Nearly all technical analysts of stocks and other securities make use of technical indicators to help them make trading and investing decisions.
Technical indicators are created by applying some mathematical calculation or function to the price and volume data of an underlying security. Technical analysts frequently compare the behavior and structure of indicators with the actual price and volume information. Today, I’d like to focus on market divergence signals – what are they, why they don’t always work, and some guidelines for how we can use them as active investors in today’s market.
Divergence Defined
Comparing the two lines gives rise to the concept of “divergence” – a situation where the price of a security is moving in one direction and the indicator in the other.
A significant market divergence signal is regarded as a reliable sign of a pending price trend change. For example, if the price of a security is trending down, while an indicator has started moving higher, technical analysts will conclude that the price of the security is about to reverse and start moving higher as well.
Pitfalls of Divergence
Unfortunately, market divergence indicators happen to be the most overused and poorly understood technical concept, leading many traders to make wrong decisions about the status of the market or the likely direction of a security.
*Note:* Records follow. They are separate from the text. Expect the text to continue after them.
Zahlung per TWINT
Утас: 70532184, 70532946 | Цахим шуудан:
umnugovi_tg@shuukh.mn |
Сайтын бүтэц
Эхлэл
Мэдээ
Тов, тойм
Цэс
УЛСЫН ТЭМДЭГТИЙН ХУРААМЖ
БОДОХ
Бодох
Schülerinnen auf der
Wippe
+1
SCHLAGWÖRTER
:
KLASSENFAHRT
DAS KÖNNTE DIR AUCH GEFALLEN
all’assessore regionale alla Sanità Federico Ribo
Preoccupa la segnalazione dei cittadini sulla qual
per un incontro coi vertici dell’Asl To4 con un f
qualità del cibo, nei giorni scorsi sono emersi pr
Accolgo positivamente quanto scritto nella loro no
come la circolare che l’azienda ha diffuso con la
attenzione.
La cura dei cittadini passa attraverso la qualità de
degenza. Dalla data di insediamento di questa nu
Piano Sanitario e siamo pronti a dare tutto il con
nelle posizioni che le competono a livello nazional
In the last 3-4 years, instances of “negative divergence” have repeatedly been cited as the reason for a pending stock market top by many bearishly inclined analysts.
Conclusion
Here are some high-level guidelines for how traders should use indicators and approach market divergence:
- Only Price Matters – Nearly all indicators are derived from price and volume information. Your trading or investing decisions should always be driven by what the price is doing, while you can use an indicator to confirm or support the decision. It should never be the other way around.
- Know Your Indicator – If you are going to commit capital based on any indicator (even in the supporting role) make sure you understand how it is calculated and how it behaves under all market conditions. Most importantly, make sure you understand its limitations and conditions under which its reliability is suspect.
- No Edge In Divergence – Price-indicator divergences frequently produce false signals and should always be taken with a big grain of salt, especially in trending markets.